Every record that follows should be written out word for word; the pictures stay out.

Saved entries
***
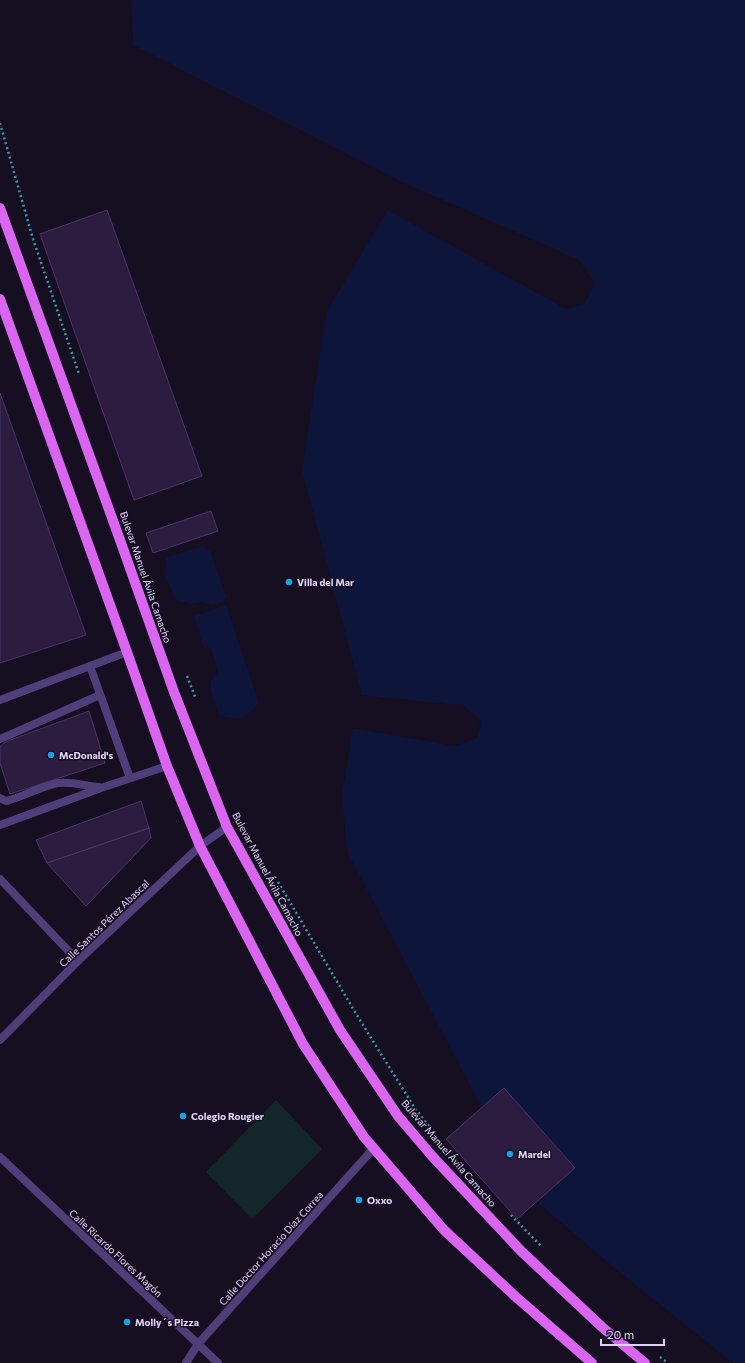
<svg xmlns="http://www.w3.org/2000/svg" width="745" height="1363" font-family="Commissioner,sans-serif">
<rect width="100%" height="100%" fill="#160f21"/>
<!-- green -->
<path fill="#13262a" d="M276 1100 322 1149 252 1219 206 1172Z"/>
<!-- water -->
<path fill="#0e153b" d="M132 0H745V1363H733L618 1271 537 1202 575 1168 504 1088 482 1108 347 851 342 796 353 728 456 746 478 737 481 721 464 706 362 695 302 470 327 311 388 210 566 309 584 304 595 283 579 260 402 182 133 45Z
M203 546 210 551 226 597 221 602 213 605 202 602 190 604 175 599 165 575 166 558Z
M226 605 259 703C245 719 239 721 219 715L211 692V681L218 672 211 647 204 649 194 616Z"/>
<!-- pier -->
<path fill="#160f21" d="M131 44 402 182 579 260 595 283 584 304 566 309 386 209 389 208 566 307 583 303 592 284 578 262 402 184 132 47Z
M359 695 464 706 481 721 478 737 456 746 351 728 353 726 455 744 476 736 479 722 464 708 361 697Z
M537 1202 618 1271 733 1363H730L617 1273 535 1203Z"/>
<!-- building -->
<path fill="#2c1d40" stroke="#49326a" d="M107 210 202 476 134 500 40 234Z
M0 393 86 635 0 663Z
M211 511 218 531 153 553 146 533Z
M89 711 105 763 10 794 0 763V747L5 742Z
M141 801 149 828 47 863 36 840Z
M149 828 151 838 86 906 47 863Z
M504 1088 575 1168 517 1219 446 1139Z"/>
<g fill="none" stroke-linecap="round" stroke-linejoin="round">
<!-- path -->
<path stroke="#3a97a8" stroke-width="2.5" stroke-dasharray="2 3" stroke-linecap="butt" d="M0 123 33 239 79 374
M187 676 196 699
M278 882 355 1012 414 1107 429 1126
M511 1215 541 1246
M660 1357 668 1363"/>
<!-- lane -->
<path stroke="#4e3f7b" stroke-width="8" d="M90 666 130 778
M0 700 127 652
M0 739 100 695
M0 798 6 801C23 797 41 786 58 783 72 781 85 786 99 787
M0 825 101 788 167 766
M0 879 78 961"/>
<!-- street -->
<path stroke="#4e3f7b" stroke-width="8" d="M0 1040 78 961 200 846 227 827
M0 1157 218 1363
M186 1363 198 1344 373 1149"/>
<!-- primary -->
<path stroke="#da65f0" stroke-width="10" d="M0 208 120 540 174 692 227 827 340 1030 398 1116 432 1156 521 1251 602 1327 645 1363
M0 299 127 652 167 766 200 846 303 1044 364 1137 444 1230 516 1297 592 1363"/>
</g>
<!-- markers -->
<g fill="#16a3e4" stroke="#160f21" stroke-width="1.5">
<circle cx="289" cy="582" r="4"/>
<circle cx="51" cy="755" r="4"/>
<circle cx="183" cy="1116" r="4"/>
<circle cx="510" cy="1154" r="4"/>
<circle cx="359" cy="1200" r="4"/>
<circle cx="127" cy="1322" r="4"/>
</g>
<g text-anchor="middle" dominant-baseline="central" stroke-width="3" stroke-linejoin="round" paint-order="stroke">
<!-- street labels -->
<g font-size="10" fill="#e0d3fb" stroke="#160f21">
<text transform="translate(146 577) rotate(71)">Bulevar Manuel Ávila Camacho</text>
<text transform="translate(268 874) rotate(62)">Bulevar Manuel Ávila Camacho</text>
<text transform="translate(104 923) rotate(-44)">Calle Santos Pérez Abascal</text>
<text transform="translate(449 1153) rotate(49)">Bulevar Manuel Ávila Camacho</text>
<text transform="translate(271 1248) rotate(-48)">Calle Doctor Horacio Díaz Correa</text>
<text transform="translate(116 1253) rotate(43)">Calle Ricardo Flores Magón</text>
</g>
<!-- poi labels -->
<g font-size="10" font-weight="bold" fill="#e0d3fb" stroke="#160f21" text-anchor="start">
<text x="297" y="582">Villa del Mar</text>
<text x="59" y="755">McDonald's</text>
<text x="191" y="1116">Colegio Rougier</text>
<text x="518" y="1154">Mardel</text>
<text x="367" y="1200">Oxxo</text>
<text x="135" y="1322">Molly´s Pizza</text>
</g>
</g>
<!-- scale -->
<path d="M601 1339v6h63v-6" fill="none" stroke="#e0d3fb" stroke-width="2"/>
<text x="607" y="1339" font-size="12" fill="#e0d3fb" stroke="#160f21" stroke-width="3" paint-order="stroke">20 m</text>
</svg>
***
**Answer box**
<svg xmlns="http://www.w3.org/2000/svg" width="745" height="1363" font-family="Commissioner,sans-serif">
<rect width="100%" height="100%" fill="#160f21"/>
<!-- green -->
<path fill="#13262a" d="M276 1100 322 1149 252 1219 206 1172Z"/>
<!-- water -->
<path fill="#0e153b" d="M132 0H745V1363H733L618 1271 537 1202 575 1168 504 1088 482 1108 347 851 342 796 353 728 456 746 478 737 481 721 464 706 362 695 302 470 327 311 388 210 566 309 584 304 595 283 579 260 402 182 133 45Z
M203 546 210 551 226 597 221 602 213 605 202 602 190 604 175 599 165 575 166 558Z
M226 605 259 703C245 719 239 721 219 715L211 692V681L218 672 211 647 204 649 194 616Z"/>
<!-- pier -->
<path fill="#160f21" d="M131 44 402 182 579 260 595 283 584 304 566 309 386 209 389 208 566 307 583 303 592 284 578 262 402 184 132 47Z
M359 695 464 706 481 721 478 737 456 746 351 728 353 726 455 744 476 736 479 722 464 708 361 697Z
M537 1202 618 1271 733 1363H730L617 1273 535 1203Z"/>
<!-- building -->
<path fill="#2c1d40" stroke="#49326a" d="M107 210 202 476 134 500 40 234Z
M0 393 86 635 0 663Z
M211 511 218 531 153 553 146 533Z
M89 711 105 763 10 794 0 763V747L5 742Z
M141 801 149 828 47 863 36 840Z
M149 828 151 838 86 906 47 863Z
M504 1088 575 1168 517 1219 446 1139Z"/>
<g fill="none" stroke-linecap="round" stroke-linejoin="round">
<!-- path -->
<path stroke="#3a97a8" stroke-width="2.5" stroke-dasharray="2 3" stroke-linecap="butt" d="M0 123 33 239 79 374
M187 676 196 699
M278 882 355 1012 414 1107 429 1126
M511 1215 541 1246
M660 1357 668 1363"/>
<!-- lane -->
<path stroke="#4e3f7b" stroke-width="8" d="M90 666 130 778
M0 700 127 652
M0 739 100 695
M0 798 6 801C23 797 41 786 58 783 72 781 85 786 99 787
M0 825 101 788 167 766
M0 879 78 961"/>
<!-- street -->
<path stroke="#4e3f7b" stroke-width="8" d="M0 1040 78 961 200 846 227 827
M0 1157 218 1363
M186 1363 198 1344 373 1149"/>
<!-- primary -->
<path stroke="#da65f0" stroke-width="10" d="M0 208 120 540 174 692 227 827 340 1030 398 1116 432 1156 521 1251 602 1327 645 1363
M0 299 127 652 167 766 200 846 303 1044 364 1137 444 1230 516 1297 592 1363"/>
</g>
<!-- markers -->
<g fill="#16a3e4" stroke="#160f21" stroke-width="1.5">
<circle cx="289" cy="582" r="4"/>
<circle cx="51" cy="755" r="4"/>
<circle cx="183" cy="1116" r="4"/>
<circle cx="510" cy="1154" r="4"/>
<circle cx="359" cy="1200" r="4"/>
<circle cx="127" cy="1322" r="4"/>
</g>
<g text-anchor="middle" dominant-baseline="central" stroke-width="3" stroke-linejoin="round" paint-order="stroke">
<!-- street labels -->
<g font-size="10" fill="#e0d3fb" stroke="#160f21">
<text transform="translate(146 577) rotate(71)">Bulevar Manuel Ávila Camacho</text>
<text transform="translate(268 874) rotate(62)">Bulevar Manuel Ávila Camacho</text>
<text transform="translate(104 923) rotate(-44)">Calle Santos Pérez Abascal</text>
<text transform="translate(449 1153) rotate(49)">Bulevar Manuel Ávila Camacho</text>
<text transform="translate(271 1248) rotate(-48)">Calle Doctor Horacio Díaz Correa</text>
<text transform="translate(116 1253) rotate(43)">Calle Ricardo Flores Magón</text>
</g>
<!-- poi labels -->
<g font-size="10" font-weight="bold" fill="#e0d3fb" stroke="#160f21" text-anchor="start">
<text x="297" y="582">Villa del Mar</text>
<text x="59" y="755">McDonald's</text>
<text x="191" y="1116">Colegio Rougier</text>
<text x="518" y="1154">Mardel</text>
<text x="367" y="1200">Oxxo</text>
<text x="135" y="1322">Molly´s Pizza</text>
</g>
</g>
<!-- scale -->
<path d="M601 1339v6h63v-6" fill="none" stroke="#e0d3fb" stroke-width="2"/>
<text x="607" y="1339" font-size="12" fill="#e0d3fb" stroke="#160f21" stroke-width="3" paint-order="stroke">20 m</text>
</svg>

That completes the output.